40OP-9ZZ05 Power Ops

Question 1

When must chemistry be notified of a power change and why?

Answer 1

Chemistry must be informed when thermal power is changed greater than 15% RTP in one hour. This allows Chemistry to sample to verify compliance with the LCO 3.4.17 SR that requires Dose Equivalent I-131 to be verified less than or equal to 1.0 uCi/gm.

Question 2

What operator response is required for Main Turbine Vibration?

Answer 2

1. Immediately trip the Turbine if FILTERED journal vibration readings exceed 10 mils and is abruptly trending toward 12 mils.
2. Trip the turbine if FILTERED vibration exceeds 10 mils and is trending toward 12 mils over a 15 minute period.
3. Auto Trip = 12 mils
4. During a NORMAL power reduction ending with a PLANNED reactor shutdown, the reactor shall be tripped if either of the following conditions develops: [Ref 2.2.6; CRAI 3334065]
   • A sudden step increase in turbine vibration of 2 mils.
   • Vibration has increased to 10 mils

Question 3

What are the operational limits of Condenser vacuum in regards to the Main Turbine?

· · · · ·

*JOB 1:* In the power operations questions, at what vibration level does the main turbine trip automatically?
*JOB 2:* Translate this sentence from the power operations questions into Spanish: "Chemistry must be informed when thermal power is changed greater than 15% RTP in one hour."
*JOB 3:* Continue the power operations questions from the last line shown.

· · · · ·

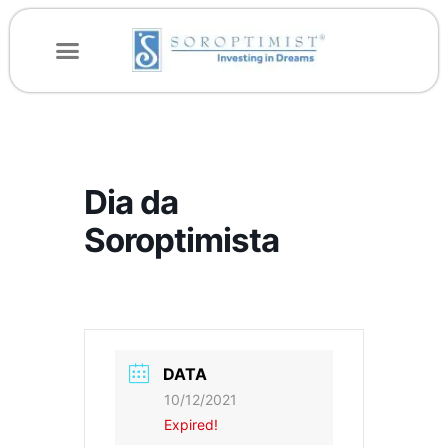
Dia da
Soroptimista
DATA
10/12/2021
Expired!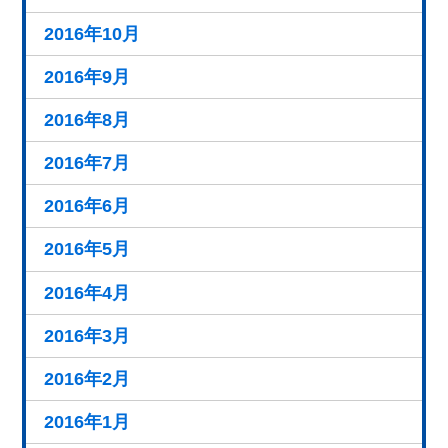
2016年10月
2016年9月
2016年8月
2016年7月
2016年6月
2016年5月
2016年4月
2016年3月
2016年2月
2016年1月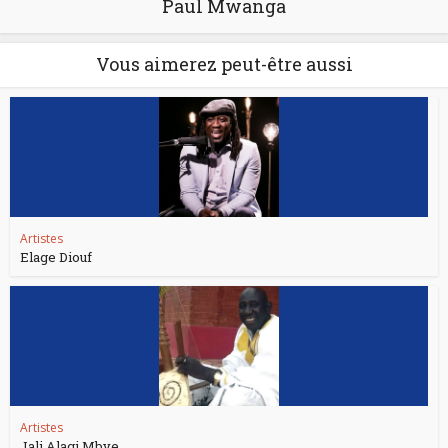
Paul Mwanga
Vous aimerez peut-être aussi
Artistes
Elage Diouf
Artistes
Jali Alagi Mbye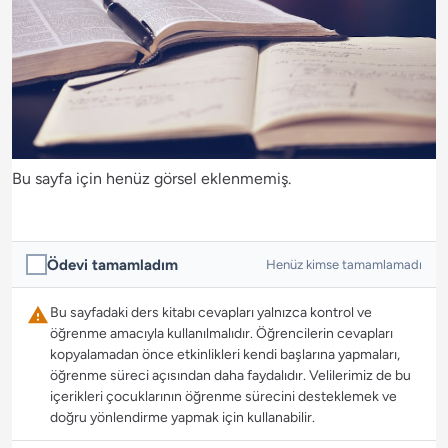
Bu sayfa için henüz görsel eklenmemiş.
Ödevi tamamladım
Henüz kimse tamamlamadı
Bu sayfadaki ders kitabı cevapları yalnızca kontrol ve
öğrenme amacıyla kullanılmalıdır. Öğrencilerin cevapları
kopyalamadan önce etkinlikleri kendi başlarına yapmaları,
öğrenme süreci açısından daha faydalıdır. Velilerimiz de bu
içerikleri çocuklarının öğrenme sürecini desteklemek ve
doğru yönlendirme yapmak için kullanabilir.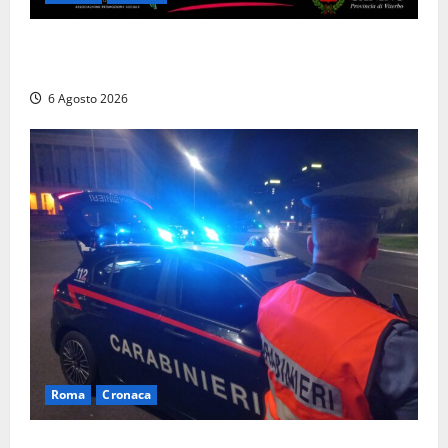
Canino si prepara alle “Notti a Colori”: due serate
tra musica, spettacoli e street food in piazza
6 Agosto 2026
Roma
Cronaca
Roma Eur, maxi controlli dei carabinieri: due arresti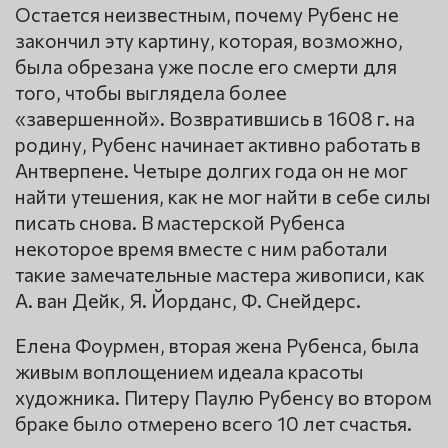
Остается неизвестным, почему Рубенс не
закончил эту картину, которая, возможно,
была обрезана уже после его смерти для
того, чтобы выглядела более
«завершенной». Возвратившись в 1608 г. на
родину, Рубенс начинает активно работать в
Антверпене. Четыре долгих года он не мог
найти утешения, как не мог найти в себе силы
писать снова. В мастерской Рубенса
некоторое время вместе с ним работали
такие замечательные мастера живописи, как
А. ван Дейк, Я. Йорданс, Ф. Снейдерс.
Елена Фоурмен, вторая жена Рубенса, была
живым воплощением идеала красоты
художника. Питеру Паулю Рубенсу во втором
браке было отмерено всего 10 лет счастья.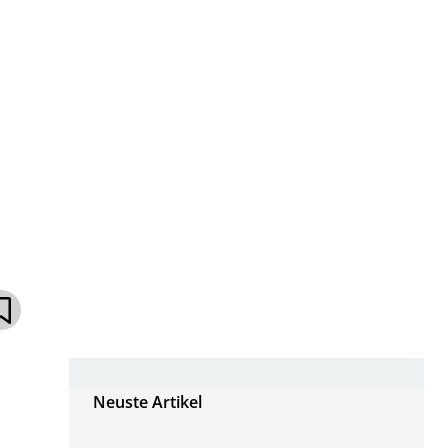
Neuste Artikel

· · · · ·

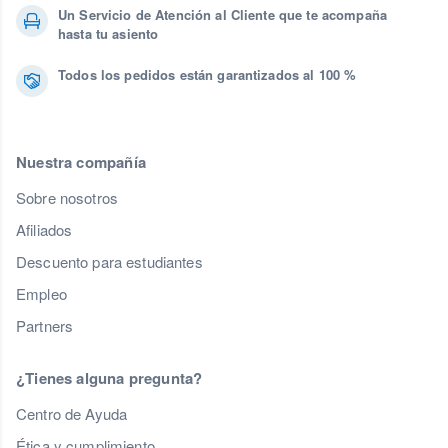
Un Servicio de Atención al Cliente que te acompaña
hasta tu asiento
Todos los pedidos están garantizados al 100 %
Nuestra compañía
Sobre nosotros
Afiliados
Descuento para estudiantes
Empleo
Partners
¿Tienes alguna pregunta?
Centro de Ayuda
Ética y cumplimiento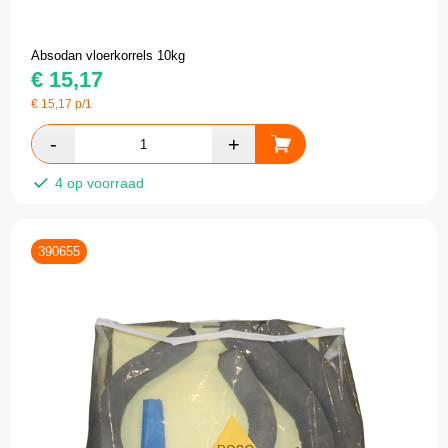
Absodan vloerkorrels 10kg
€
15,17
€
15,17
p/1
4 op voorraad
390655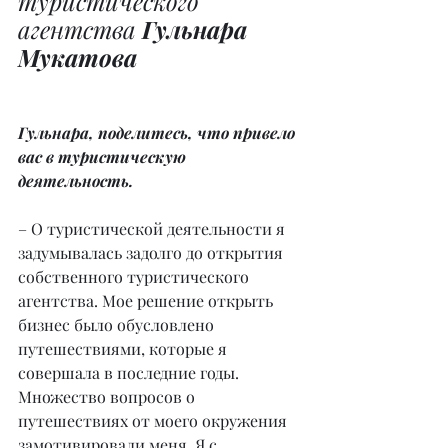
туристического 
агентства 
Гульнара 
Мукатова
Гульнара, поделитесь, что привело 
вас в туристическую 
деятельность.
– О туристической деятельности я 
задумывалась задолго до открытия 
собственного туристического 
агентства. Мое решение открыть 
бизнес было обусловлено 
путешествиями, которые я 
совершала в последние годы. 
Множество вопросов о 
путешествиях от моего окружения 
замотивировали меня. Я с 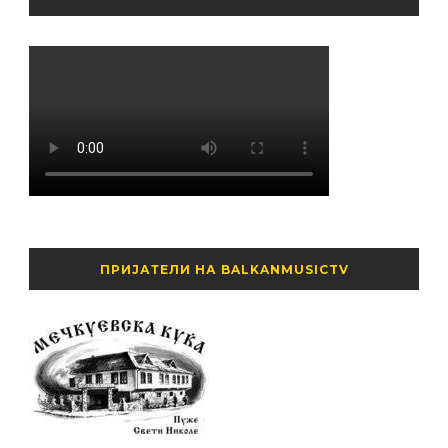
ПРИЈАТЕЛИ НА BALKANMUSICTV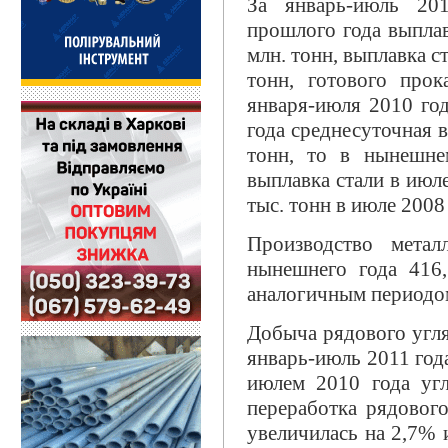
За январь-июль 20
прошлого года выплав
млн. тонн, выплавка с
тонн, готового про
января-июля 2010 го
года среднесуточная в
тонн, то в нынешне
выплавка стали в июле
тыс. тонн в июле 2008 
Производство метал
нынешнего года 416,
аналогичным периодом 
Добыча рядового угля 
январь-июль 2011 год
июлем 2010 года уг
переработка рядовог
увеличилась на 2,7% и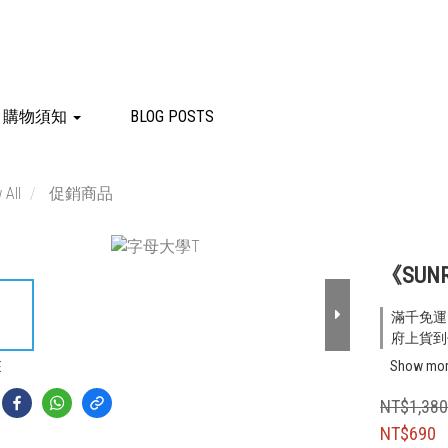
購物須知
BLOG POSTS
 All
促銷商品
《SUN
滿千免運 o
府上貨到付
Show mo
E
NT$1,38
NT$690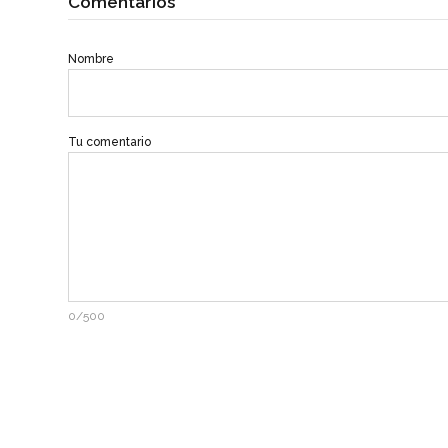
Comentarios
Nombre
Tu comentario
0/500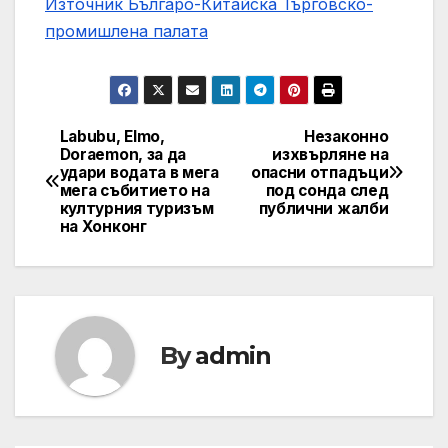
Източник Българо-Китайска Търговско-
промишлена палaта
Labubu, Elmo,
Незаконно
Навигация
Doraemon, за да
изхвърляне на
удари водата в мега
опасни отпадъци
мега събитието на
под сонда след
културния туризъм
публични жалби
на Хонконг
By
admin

· · · · ·

*EXERCISE ANSWER 1:* 12 mils

*EXERCISE ANSWER 2:* Se debe informar a Química cuando la potencia térmica se modifique en más de un 15 % de RTP en una hora.

*EXERCISE ANSWER 3:*
Answer 3

1. During Turbine startup, most limiting shell shall be maintained greater than 2” HgA and less than 4” HgA, but as close to 4” HgA as possible. ‘C’ Shell shall be maintained below 5” HgA.
2. Main Turbine shall not be operated less than or equal 410 MW with Condenser backpressure greater than 4“ HgA and less than or equal to 5” HgA for greater than 1 hour.
3. Main Turbine shall not be operated less than 40% load with backpressure greater than 5” HgA. (This may result in Turbine Damage).

Question 4

Why are Cooling Tower Fans operated when Circulating Water is in service?

Answer 4

To ensure the site environmental license is not violated, anytime a Circulating Water pump is operating, a sufficient number of Cooling Tower Fans should remain operating on each inservice Cooling Tower to prevent spillage past the concrete liner.

Question 5

When Feedwater Heaters are removed from service, why must Turbine load be lowered?

Answer 5

To prevent undue loading or overstressing of any turbine part, the maximum permissible kilowatt output which can be generated with various combinations of feedwater heaters out of service must be reduced in accordance with the table, Appendix C, provided in 40OP-9ZZ05.

Question 6

Describe the reason for maintaining proper D/P across the Economizer Feed valves.

Answer 6

1. At 100% power, maintain greater than 100 psid by adjusting the BIAS on the MFP speed controllers.
2. Sufficient D/P to feed Steam Generators through normal transients.
3. Avoid excessive D/P that could result in Economizer Valve oscillations.
4. Maintain D/P as low as possible to improve MW output.

Question 7

What are the values and operational actions required for certain values of ASI and ESI?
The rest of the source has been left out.